I found that the common ideas running through Doyle and Ashley’s final choice of texts were the writers’ attention to troubling and often bizarre human nature; fascinating theories on human and animal biology; deliberation of how post-humanism would actually be received in our contemporary society; and the exploration of climate change, global warming and the post-apocalyptic environment that humanity appears to be surging towards. These topics are presented in such inventive ways in each of the 45 texts that make up its 176 pages, that one can’t help but re-evaluate their own relationship with nature, especially in an era where humanity’s attempts to pave a future where we are so technologically advanced that we are ‘self-reliant’ comes at the detriment of our planet. Obviously, our relationship with nature has changed, is changing, and will continue to change but, depending on one’s current attitude to the role humanity has in protecting it, there will probably be texts in this collection that have a more powerful effect on some readers than others. Indeed, how aware of this we believe we are, is likely measurable by which stories we relate to, and just how strongly we react to them. However, I do believe that the talent of the writers, and the captivating nature of this collection, will still highlight to every reader just how intimately our actions affect the world we live in, especially the dire consequences.
One of the joys of reading this collection was not knowing what to expect from one poem or short story to the next. The style of these texts dabble in magic realism and fantasy to the almost academic; each style as engaging as the last. Even though I could easily recommend every contribution, there are a select few that I find myself returning to. The key element that that drew me to these specific texts was their focus on the often unusual, but always compelling, question of what it means to exist. So, in no particular order, my personal favourites included: ‘The Orbits of Gods’ by Holly Heisey; ‘Crow and Rat’ by James Dorr; ‘Aquarium Dreams’ by Gary Budgen; ‘Polymorphous/Stages of Growth’ by Oliva Edwards; ‘And Then I Was a Sheep’ by Jonathan Edwards; ‘Hibernation’ by Sandra Unerman; ‘Wojtek’ by Mary Livingstone; ‘Notes for the “Chronicles of the Land that has no Shape”’ by Frank Roger; and ‘Her Audience Shall Stand in Ovation’ by Jason Gould.

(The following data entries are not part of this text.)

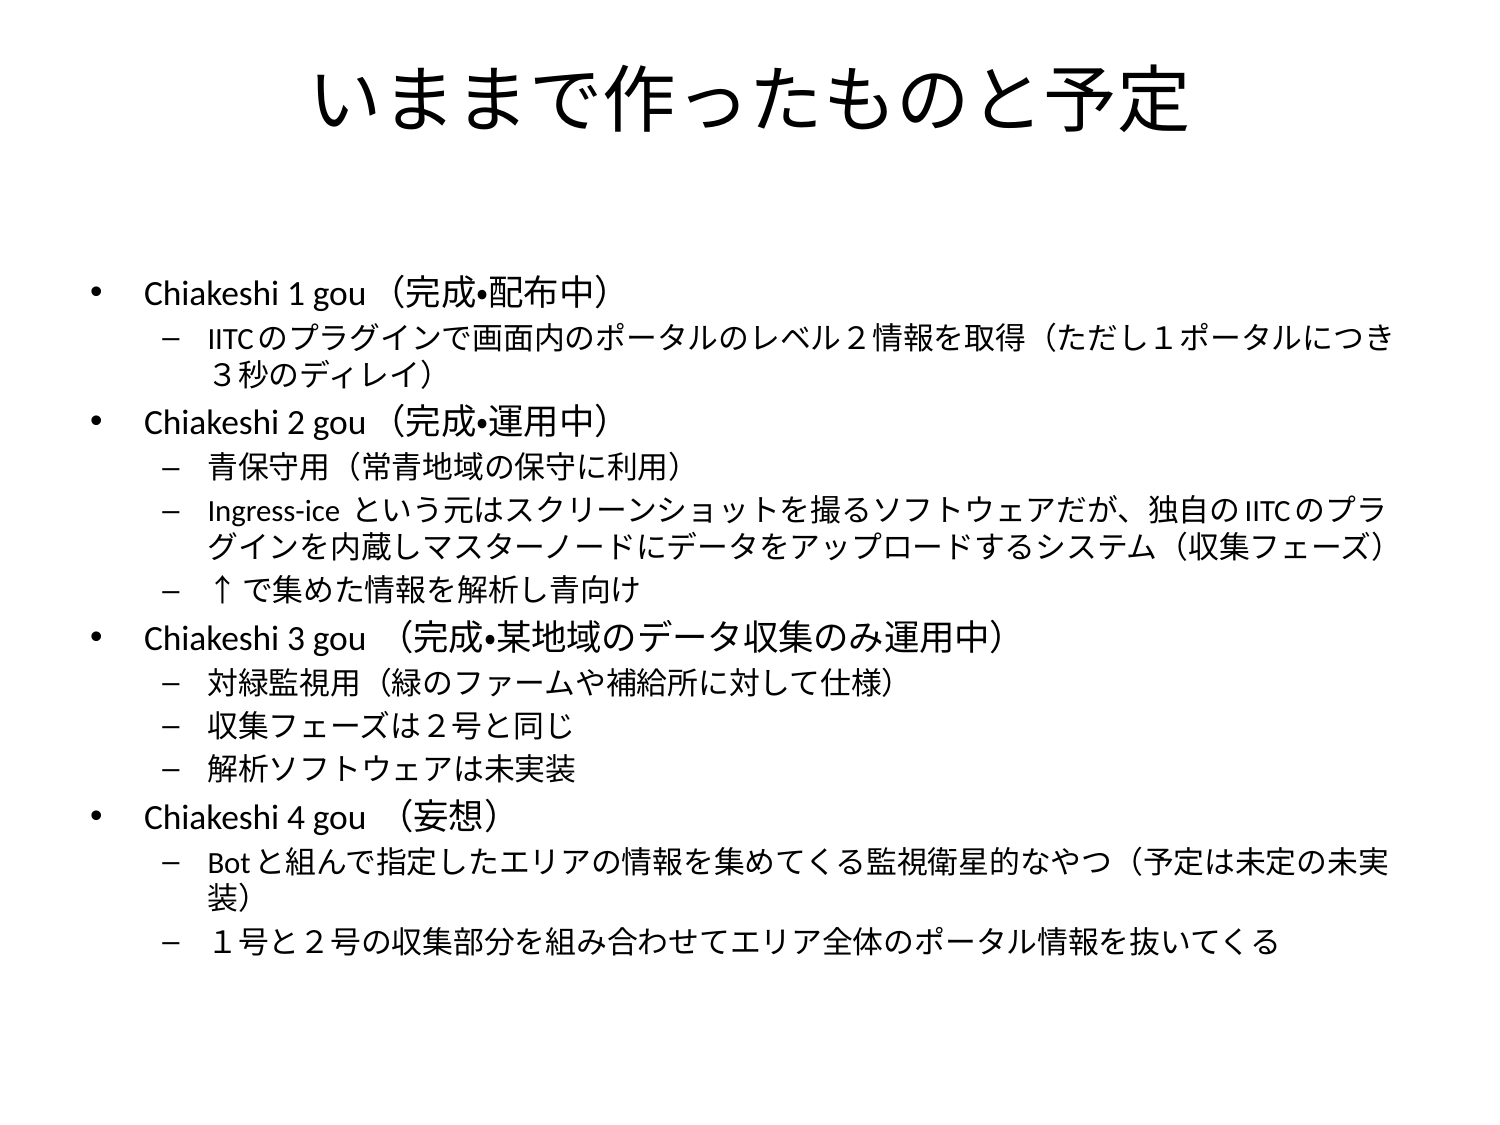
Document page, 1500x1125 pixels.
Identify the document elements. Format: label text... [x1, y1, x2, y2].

title いままで作ったものと予定 [75, 45, 1425, 149]
list Chiakeshi 1 gou（完成・配布中） IITCのプラグインで画面内のポータルのレベル２情報を取得（ただし１ポータルにつき３秒のディレイ） Chiakeshi 2 gou（完成・運用中） 青保守用（常青地域の保守に利用） Ingress-ice という元はスクリーンショットを撮るソフトウェアだが、独自のIITCのプラグインを内蔵しマスターノードにデータをアップロードするシステム（収集フェーズ） ↑で集めた情報を解析し青向け Chiakeshi 3 gou （完成・某地域のデータ収集のみ運用中） 対緑監視用（緑のファームや補給所に対して仕様） 収集フェーズは２号と同じ 解析ソフトウェアは未実装 Chiakeshi 4 gou （妄想） Botと組んで指定したエリアの情報を集めてくる監視衛星的なやつ（予定は未定の未実装） １号と２号の収集部分を組み合わせてエリア全体のポータル情報を抜いてくる [75, 262, 1425, 1005]
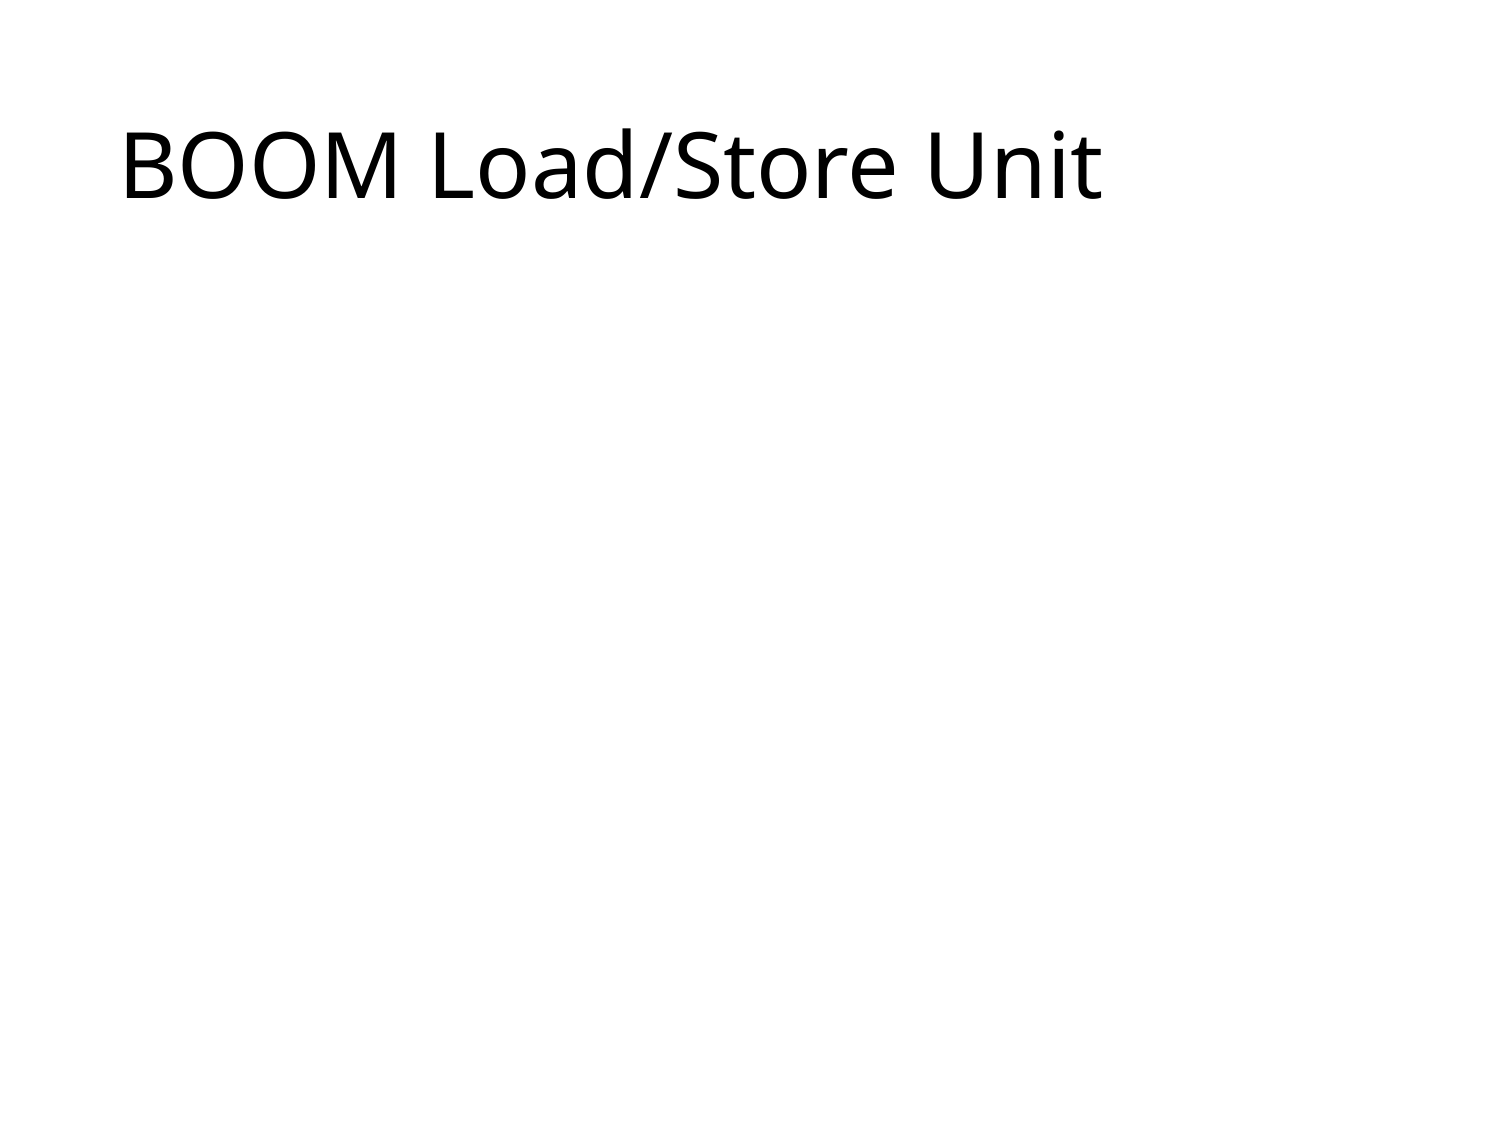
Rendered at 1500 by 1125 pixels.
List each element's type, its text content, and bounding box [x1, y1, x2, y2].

title BOOM Load/Store Unit [103, 59, 1397, 278]
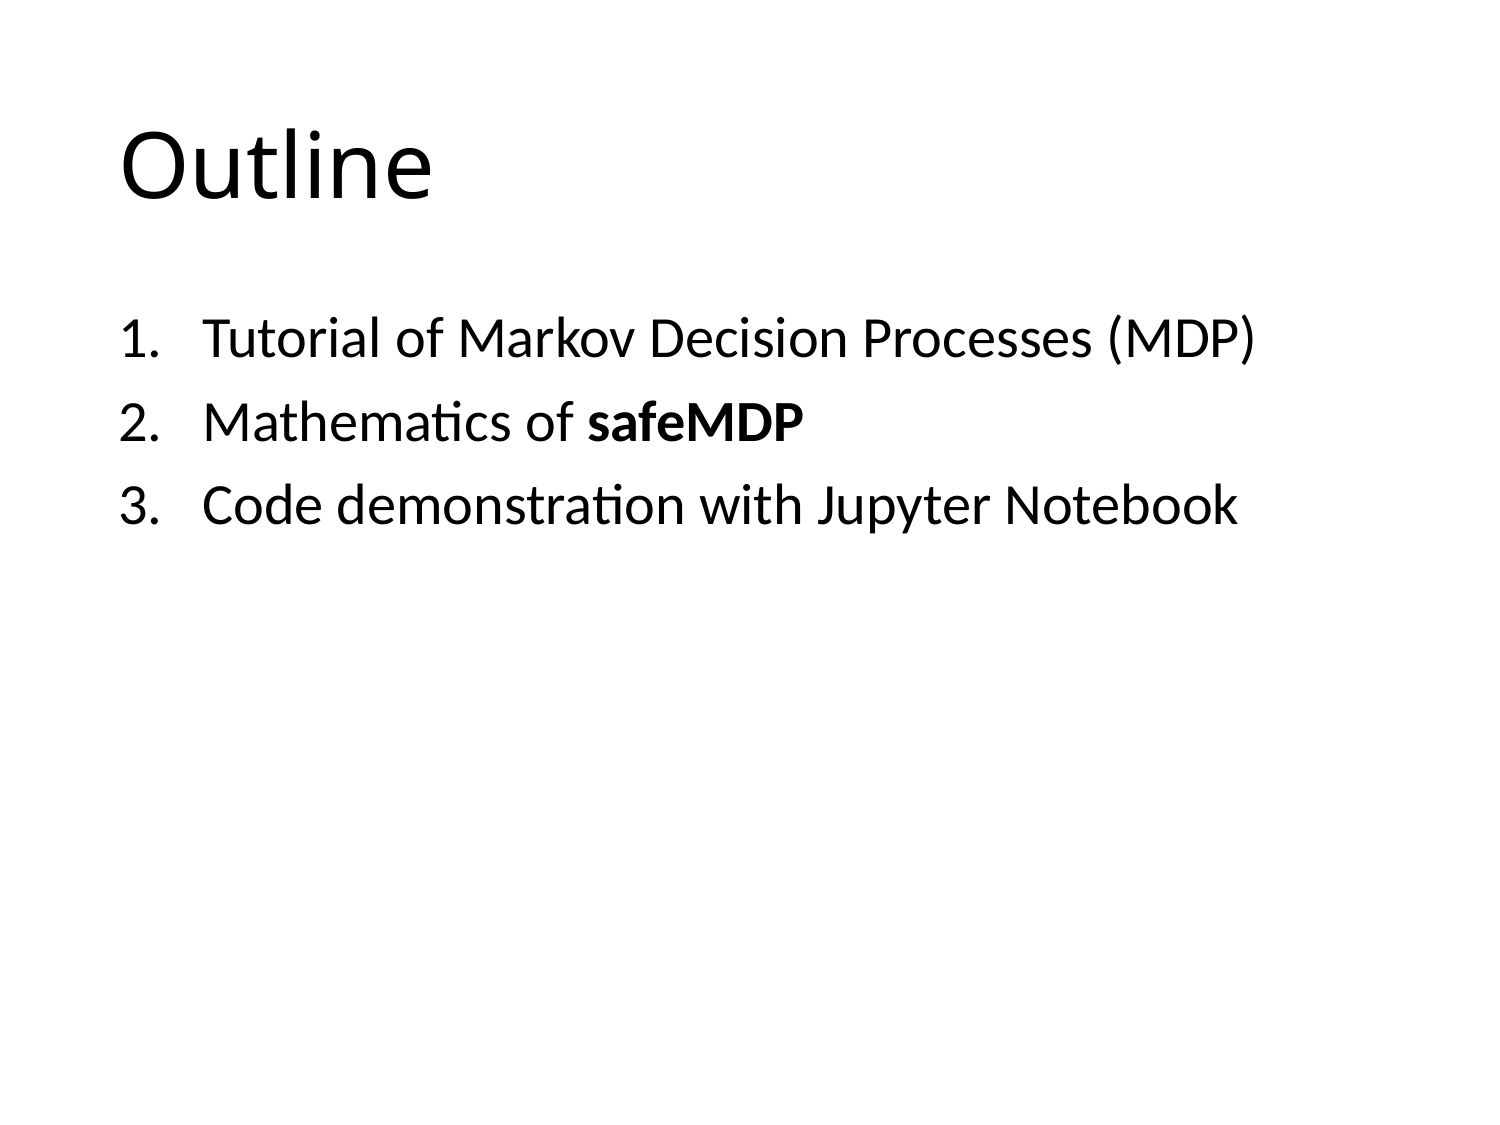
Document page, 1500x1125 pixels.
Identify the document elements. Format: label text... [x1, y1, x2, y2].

title Outline [103, 59, 1397, 278]
list Tutorial of Markov Decision Processes (MDP) Mathematics of safeMDP Code demonstration with Jupyter Notebook [103, 299, 1397, 1014]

The resounding moral I was left with after finishing Humanagerie was the stark reminder that humanity really doesn’t possess the power or authority to control nature the way we think we do. I actually read this collection amidst the wave of ‘the 10 year challenge’ trend on social media, which took a surprising but welcome turn when many saw the opportunity to redirect its focus to how landscapes around the world have changed since 2009. As one could imagine, the transformations in that time are distressing. It was an apt sign that this ‘eco-tastrophe’ literature is all the more relevant now. To paraphrase literary critic Karl Kroeber, this kind of literature can serve as a powerful lesson in ‘how our world [is becoming] so exclusively humanised as to be self-diseased.’ To agree with the writers of Humanagerie, it is considerably ironic that we continue with such detrimental practices. Whilst nature has the power to persevere without us, we certainly wouldn’t be able to survive without it. So, finally, it surely seems like the right time to recommend such an outstanding contribution to this increasingly essential genre, especially one that emphasises our need to be more aware of humanity’s destructive behaviour.